Terrorism will take its toll on economies all over the world.  See how nervous capital suddenly took a dive in the stock market indices in almost all capitals right after the Berlin terror incident and the Russian ambassador’s assassination, by an officer of the law at that.

Note how tourism and travel will be affected.

On a medium and even long-term basis, how the international economic order will retreat into insular mode, affecting trade and investments all over.

What indeed, is the whole world coming to?

***

With a bit of irony, although purely coincidental, Senadora Leila was in Berlin at the time the Kurfurstendamm violence took place.

Speaking before a Conference on Cultural Diplomacy in Germany’s capital, she most undiplomatically damned the government of Rodrigo Duterte for human rights violations.

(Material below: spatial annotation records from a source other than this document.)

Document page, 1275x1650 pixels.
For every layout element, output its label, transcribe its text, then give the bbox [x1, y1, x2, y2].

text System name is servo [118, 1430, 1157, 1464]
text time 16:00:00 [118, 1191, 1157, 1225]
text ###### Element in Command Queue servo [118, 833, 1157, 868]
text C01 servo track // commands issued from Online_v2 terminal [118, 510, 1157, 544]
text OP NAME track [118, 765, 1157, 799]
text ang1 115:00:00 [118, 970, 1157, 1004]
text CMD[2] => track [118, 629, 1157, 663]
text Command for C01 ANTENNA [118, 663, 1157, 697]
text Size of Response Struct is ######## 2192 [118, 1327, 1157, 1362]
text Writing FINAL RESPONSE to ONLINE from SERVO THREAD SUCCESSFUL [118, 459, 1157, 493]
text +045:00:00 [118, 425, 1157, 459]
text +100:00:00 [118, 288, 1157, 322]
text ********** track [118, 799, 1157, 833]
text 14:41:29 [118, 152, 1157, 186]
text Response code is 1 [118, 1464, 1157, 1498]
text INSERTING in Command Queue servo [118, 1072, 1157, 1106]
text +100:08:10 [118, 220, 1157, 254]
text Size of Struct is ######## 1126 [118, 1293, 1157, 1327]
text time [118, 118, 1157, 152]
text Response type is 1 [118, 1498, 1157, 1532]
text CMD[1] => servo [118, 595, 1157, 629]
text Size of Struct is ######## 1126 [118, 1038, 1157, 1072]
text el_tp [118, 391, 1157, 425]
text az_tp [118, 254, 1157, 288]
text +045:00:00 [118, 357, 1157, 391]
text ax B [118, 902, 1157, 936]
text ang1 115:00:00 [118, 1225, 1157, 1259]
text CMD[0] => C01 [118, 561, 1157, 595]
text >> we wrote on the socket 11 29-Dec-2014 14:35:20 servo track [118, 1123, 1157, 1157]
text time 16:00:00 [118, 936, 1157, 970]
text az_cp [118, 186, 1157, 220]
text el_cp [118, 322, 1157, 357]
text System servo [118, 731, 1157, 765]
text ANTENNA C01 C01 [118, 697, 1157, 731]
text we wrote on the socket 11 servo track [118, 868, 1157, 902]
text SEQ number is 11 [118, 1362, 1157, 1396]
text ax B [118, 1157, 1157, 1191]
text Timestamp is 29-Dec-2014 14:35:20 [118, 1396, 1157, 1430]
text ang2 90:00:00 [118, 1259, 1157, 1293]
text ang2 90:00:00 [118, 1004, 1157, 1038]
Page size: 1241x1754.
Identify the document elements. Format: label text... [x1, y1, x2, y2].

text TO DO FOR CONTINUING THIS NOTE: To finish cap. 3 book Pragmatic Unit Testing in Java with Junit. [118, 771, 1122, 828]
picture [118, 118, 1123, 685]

Of course it is called washing the nation’s dirty linen internationally, but then again, what could one expect from the embattled senadora?

I really am beginning to believe the story on my mind that I wrote about last Monday.  Will she opt for asylum and is she laying the predicate for such?

***

Let me greet our readers, and our editors and Manila Standard’s officers and staff as well, wishing upon all the brightest cheer of the holidays and the best of health and luck in the coming year!